# PROBLEM TO WORK ON:
Answer these questions from the book review.
1. Which recent TV series does the review say Coe's book is not quite as bitter and satirical as?
2. In what year does most of the story of Old Baggage take place?
3. What is the name of Mattie Simpkin's faithful companion?

# DOCUMENT EXTRACT:
## start

This Italian cover of the book is rather fetching.

Although there are funny moments, it did feel at times as though I was reading a summary of Twitter rants, Facebook posts or newspaper features collected over the course of the last few years. It paints a panorama of social life, rather than trying to probe too far in the depths. I don’t know if it is possible to debate these issues without losing fictional tension and veering towards the realm of polemical essay. However, this possible explanation for angry trolls made me laugh:

‘People like to get angry about anything. A lot of the time they’re just looking for an excuse… I think for a lot of people… there’s nothing much going on in their lives. Emotionally, I mean, maybe their marriages have dried up or everything they do has become a kind of habit, I don’t know. But they don’t feel much. No emotional stimulation. We all need to feel things, don’t we? So, when something makes you angry, at least you’re feeling something. You get that emotional kick.’

This is literature for the polite and puzzled classes, who try to recycle, be civil to others and yet fall into the trap of nostalgia on occasion themselves. (All the characters watching the Opening Ceremony of the Olympic Games and getting teary-eyed about it, for instance.) Coe’s a marvellous observer of foibles (and speech) and he probably was wise to stick to the milieu he knows best. This is not quite as bitter and satirical as the recent TV series Years and Years, but it’s probably a good snapshot of a certain class in a certain period in recent social history.

Lissa Evans: Old Baggage

This one was an utter delight, and in some ways it felt closer to our times and more revolutionary than Middle England. Yet most of the story takes place in 1928, when Mattie Simpkin, former Sufragette, is feeling a little… middle-aged and useless. She is searching for a new cause into which she can pour her considerable energies, and believes she has found it in a girls’ club that is more about equal rights and learning to fight rather than Girl Guide badges. But her own nostalgia for the past leads her down the wrong path, despite what her faithful companion, The Flea, tries to tell her.

## end

# DATA PROVIDED:

## start

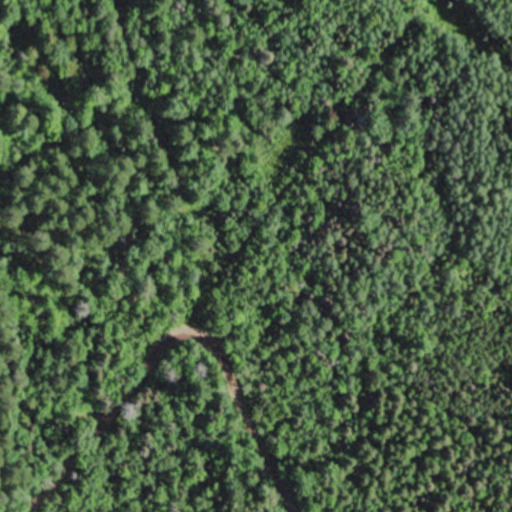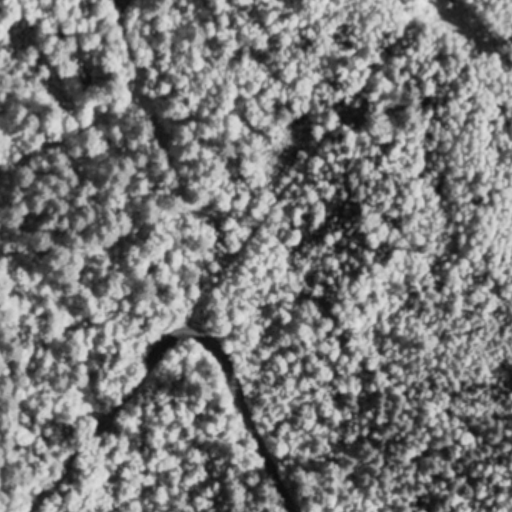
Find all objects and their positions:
road: (305, 162)
road: (176, 333)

## end

# SOLVED EXERCISE:
1. Years and Years
2. 1928
3. The Flea